As global oil prices fell from more than $100 a barrel in July of 2014 to less than $30 a barrel in January of 2016, industry observers expected to see a precipitous drop in U.S. shale oil production. At the time, these forecasts seemed sensible. Shale wells were definitely not the cheapest source of new crude oil production. In fact, the break-even costs for North American shale producers were thought to be about three times higher than for similar costs for Middle Eastern producers. Shale wells also deplete faster than conventional wells, with production rates falling about 70% after the first year. On top of this, many shale producers used inflexible debt financing to fund their operations, making a drop in operating cash flow potentially catastrophic for ongoing development efforts.
To the surprise of many, shale production actually increased during that drop in prices. Total production peaked in March of 2015, and has only fallen by 17% since then. Meanwhile, production in some basins, like the Permian in Texas and New Mexico, is within spitting distance of peak levels. While offshore rig workers around the world are packing up and heading home, oil companies are still drilling new wells in every major U.S. shale play. With this shift in oil resources, it’s no wonder major energy companies like BP are seriously examining how to best tap shale resources.
Why has U.S. shale production proven to be so resilient to low oil prices? I can think of (at least) three reasons. All three come down to costs. (Learn more in my “Off the Charts” podcast.)

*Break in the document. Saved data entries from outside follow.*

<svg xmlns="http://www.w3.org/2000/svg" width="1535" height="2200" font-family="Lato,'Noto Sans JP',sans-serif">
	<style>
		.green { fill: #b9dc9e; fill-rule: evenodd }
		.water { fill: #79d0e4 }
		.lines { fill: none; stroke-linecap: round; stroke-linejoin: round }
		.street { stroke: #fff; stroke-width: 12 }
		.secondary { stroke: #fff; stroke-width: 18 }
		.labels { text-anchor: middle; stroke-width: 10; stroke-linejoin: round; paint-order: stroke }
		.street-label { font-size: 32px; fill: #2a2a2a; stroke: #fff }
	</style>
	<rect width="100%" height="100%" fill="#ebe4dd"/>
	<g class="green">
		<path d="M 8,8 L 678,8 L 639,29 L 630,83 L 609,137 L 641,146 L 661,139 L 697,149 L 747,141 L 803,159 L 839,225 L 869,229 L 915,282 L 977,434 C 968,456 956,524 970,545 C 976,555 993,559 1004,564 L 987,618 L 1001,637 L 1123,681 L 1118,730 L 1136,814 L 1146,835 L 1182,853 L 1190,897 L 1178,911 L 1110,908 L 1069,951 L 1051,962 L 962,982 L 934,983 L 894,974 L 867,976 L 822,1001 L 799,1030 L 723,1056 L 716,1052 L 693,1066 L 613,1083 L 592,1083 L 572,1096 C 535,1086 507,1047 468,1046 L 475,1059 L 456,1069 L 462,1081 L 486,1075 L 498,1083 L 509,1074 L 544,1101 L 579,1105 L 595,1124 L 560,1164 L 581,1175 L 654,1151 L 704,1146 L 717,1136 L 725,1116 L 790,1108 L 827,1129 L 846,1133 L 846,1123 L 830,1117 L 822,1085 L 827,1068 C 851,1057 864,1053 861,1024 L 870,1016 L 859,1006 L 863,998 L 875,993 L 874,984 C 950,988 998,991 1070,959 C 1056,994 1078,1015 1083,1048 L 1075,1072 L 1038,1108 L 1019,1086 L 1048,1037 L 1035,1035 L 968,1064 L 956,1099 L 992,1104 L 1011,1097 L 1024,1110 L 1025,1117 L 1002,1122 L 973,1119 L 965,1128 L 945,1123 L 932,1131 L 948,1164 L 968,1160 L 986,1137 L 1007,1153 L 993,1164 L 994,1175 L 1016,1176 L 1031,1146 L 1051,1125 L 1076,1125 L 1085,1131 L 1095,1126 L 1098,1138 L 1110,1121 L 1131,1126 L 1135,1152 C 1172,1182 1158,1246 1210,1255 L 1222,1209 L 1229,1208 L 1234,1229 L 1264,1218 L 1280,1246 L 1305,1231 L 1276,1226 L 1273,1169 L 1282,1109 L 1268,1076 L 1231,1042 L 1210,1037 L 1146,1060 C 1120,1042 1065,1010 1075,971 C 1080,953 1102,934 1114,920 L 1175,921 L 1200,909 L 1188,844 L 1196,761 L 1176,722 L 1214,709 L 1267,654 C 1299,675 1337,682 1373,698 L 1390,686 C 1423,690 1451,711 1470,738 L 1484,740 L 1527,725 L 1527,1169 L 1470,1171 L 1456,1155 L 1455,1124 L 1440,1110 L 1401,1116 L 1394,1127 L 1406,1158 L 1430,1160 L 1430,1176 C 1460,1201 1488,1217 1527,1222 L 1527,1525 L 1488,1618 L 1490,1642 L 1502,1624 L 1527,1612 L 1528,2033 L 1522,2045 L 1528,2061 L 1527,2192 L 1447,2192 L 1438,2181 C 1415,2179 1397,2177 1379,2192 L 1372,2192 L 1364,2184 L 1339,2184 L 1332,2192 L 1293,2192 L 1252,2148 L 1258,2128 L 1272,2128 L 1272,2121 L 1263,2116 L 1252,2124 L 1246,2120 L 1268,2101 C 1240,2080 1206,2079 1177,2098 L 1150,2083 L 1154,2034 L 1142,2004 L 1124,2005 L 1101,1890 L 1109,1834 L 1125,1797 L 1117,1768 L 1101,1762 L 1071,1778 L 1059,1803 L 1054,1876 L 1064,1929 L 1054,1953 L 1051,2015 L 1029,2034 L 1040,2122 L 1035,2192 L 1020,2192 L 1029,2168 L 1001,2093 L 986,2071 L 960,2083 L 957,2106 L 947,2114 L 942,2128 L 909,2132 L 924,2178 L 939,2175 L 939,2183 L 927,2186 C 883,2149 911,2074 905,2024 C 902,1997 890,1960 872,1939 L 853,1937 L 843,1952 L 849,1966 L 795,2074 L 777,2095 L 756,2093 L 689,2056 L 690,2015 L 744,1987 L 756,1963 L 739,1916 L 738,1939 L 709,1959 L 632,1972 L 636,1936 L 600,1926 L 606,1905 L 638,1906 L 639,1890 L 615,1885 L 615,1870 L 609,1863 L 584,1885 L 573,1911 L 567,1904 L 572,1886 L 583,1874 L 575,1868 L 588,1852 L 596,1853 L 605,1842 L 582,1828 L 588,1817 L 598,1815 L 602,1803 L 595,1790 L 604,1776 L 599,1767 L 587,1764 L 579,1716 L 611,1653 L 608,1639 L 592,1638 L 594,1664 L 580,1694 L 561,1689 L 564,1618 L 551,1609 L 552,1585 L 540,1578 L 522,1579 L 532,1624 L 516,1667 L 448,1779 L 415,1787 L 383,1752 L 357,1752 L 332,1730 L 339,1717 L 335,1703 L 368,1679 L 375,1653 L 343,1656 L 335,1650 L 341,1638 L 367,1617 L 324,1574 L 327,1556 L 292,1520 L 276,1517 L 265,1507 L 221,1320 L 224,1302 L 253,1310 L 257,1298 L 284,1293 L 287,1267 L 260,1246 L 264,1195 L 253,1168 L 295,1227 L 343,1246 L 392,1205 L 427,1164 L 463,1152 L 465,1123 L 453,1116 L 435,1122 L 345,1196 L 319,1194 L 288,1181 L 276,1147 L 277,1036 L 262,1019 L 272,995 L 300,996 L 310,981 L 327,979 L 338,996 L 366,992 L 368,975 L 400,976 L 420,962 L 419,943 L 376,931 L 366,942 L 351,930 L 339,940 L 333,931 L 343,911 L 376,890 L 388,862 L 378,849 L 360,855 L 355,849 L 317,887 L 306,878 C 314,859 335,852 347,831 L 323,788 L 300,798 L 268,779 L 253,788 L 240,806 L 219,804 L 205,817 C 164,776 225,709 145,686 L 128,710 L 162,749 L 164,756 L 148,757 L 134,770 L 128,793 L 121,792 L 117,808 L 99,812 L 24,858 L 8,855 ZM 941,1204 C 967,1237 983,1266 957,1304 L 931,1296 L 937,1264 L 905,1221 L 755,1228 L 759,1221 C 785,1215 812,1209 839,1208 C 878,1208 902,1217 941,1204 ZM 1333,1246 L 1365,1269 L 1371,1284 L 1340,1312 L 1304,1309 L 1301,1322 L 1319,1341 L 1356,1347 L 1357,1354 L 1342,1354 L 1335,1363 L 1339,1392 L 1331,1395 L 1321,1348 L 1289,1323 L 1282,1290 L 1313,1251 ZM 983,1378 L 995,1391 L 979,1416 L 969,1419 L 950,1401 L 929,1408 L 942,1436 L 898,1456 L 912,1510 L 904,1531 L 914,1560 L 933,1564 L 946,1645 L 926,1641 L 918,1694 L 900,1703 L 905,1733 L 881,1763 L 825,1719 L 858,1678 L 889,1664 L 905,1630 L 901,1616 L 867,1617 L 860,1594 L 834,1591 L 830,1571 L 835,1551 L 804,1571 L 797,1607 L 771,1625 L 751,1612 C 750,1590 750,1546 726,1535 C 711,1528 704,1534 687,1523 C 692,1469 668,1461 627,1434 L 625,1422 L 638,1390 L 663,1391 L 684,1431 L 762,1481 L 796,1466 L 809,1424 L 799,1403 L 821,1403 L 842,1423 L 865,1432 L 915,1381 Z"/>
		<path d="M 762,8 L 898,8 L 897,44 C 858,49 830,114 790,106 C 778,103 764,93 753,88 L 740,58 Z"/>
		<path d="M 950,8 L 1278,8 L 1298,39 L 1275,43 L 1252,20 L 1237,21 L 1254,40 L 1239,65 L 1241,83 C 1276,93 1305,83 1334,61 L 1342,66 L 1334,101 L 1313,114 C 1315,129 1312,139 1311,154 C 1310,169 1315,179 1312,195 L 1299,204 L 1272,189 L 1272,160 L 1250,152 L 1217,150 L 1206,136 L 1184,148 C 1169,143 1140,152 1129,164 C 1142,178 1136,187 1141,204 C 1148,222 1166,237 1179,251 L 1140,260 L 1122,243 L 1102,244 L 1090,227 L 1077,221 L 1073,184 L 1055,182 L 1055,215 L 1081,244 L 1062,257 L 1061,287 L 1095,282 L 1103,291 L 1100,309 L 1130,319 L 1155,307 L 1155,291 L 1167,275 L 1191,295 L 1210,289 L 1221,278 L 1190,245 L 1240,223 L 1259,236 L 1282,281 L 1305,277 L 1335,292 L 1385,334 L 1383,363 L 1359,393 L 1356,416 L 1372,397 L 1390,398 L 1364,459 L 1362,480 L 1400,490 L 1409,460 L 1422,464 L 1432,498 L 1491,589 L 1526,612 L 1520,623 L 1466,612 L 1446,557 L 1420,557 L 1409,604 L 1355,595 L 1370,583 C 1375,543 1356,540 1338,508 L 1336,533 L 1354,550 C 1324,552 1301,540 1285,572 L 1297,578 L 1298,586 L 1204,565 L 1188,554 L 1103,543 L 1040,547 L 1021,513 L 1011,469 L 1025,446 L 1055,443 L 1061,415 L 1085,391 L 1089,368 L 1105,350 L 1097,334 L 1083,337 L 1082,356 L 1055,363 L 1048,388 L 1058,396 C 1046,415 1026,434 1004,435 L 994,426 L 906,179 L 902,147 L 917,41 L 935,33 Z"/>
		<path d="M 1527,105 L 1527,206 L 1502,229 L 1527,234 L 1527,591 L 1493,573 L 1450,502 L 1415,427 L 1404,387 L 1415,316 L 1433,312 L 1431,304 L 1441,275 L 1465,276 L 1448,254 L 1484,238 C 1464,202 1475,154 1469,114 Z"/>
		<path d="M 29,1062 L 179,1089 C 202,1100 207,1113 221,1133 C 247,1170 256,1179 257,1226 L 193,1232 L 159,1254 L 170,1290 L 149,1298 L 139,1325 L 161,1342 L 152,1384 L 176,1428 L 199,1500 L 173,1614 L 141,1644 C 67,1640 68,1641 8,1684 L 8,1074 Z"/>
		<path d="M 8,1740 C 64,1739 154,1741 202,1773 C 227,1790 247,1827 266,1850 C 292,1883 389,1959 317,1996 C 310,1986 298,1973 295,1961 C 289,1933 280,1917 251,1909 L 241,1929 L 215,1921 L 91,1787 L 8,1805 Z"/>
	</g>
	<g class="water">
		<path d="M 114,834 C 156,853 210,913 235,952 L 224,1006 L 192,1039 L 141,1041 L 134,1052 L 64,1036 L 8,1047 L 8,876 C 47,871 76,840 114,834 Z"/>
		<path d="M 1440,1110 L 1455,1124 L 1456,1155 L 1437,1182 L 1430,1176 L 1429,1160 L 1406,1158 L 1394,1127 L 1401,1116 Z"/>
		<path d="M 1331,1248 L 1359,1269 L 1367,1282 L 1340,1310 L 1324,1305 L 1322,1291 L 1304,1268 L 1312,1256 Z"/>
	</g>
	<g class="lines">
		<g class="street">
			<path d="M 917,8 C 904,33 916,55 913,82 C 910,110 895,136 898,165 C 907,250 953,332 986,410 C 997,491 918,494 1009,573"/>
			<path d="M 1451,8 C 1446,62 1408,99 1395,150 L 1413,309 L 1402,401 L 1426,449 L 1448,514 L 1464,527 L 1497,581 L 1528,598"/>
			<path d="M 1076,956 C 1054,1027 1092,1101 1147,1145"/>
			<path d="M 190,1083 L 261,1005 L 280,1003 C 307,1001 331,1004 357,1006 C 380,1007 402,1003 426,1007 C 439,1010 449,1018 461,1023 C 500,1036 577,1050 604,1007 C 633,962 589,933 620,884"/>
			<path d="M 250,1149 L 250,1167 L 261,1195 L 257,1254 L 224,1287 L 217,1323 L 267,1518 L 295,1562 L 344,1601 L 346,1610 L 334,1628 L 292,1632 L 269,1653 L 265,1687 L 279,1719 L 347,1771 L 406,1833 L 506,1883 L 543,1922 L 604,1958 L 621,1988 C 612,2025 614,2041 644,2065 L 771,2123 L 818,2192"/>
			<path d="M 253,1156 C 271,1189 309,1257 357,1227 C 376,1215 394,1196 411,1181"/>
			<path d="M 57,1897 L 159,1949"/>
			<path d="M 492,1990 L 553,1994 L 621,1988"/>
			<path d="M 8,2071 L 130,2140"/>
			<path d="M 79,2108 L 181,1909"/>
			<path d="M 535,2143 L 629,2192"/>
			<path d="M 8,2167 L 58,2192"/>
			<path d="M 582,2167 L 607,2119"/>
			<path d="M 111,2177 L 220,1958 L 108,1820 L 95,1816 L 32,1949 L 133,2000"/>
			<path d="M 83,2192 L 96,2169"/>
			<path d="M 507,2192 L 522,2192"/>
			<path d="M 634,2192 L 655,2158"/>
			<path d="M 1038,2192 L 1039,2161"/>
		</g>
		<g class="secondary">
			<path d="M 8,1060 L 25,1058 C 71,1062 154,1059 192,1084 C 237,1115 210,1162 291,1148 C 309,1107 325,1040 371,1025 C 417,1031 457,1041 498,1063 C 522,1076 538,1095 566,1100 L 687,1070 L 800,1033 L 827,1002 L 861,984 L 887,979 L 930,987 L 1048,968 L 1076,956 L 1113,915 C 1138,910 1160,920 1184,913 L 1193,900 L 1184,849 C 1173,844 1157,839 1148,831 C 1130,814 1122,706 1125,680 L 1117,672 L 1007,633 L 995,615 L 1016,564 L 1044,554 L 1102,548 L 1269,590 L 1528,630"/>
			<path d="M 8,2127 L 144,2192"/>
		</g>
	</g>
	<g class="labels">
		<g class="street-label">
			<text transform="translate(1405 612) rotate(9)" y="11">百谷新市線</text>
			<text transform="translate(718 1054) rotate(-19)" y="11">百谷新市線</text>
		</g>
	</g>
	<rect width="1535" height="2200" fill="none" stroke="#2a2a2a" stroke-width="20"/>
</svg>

First, as oil prices fell, so did the costs of drilling and completion services—more than 30% from the last quarter of 2014 to the first quarter of 2016. Because of this steep drop in costs, wells that would have been only marginally profitable in late 2014 could still be profitable in early 2016. Much of this decline in the price of drilling and completion services can be rationalized simply by supply and demand. When oil prices fell, shale producers had the ability to drive a harder bargain with their suppliers. After all, there was less of a “pie” to share in those negotiations, and there were fewer customers for oilfield service contractors to negotiate with. Thus, even without changing operating procedures or drilling locations, shale producers were partially insured against lower oil prices by a fall in the costs they faced.
Second, the engineering properties of shale wells mean that “breakeven” price calculations can be misleading about the profitability of new wells in a different oil price environment. While the development costs of conventional oil wells are mostly fixed in the form of drilling an expensive hole in the right place, more than half of the cost of developing a shale well lies in the complicated hydraulic fracturing treatment that producers must employ to make these wells productive. There is now long-standing evidence that more aggressive treatments generate more oil production. But since more aggressive treatments are more expensive, shale producers must solve a cost-benefit tradeoff: how much “fracking” maximizes the profits of a given well?
As we learn in Economics 101, the solution depends on both the price of output (oil) and the price of inputs (completion services). As oil prices fall, it is economically rational for shale producers to reduce the scale of their hydraulic fracturing treatments, because the marginal amount of oil generated by a marginal increase in the scale of the fracking treatment is less valuable than the cost of the treatment. Similarly, as service costs fall, it is rational to increase the scale of fracking treatments. Thus, a “break-even” price, often calculated as yesterday’s costs per well divided by yesterday’s expected production per well, will overstate the true price at which a shale producer would prefer to stop drilling completely.
Finally, shale producers are learning how to get greater bang for their buck out of drilling operations. As my colleague Sam Ori pointed out in an earlier post, producers have substantially increased the of total oil recovered in a typical well—from about 5% of the original oil in place to more than 12%. BP’s Chief Economist Spencer Dale predicts a 25% recovery factor might even be conservative five years from now. My research about the technical progress of hydraulic fracturing in the Bakken Shale of North Dakota shows that this is mostly explained by learning.
As shale producers tried more aggressive completion designs, they were able to figure out which designs offered the most oil production per unit of input cost. Over time, these companies learned better and better well designs, and in the process increased oil production per well by about 90% from 2005 to 2015. Even as oil prices collapsed, wells fracked in 2015 were still about 16% more productive than those in 2014. Importantly, I computed these productivity gains so that they are already net of the other “easy” gains oil companies in North Dakota realized by drilling longer wells in the most productive locations. Thus, the data shows that the recent collapse in oil prices has not prevented oil companies from continuing their learning process.
While cost reductions and unique engineering characteristics are important reasons for shale’s resiliency during a historic time in our energy landscape, learning and innovation provides the most hope for the industry’s future. As today’s shale producers continue to learn the most efficient ways of developing new wells, tomorrow’s producers in shale basins around the world will probably follow their lead. In doing so, the emergence of a nimble and innovating global shale industry will continue to frustrate conventional oil producers eager to return to tightly controlled production and higher prices.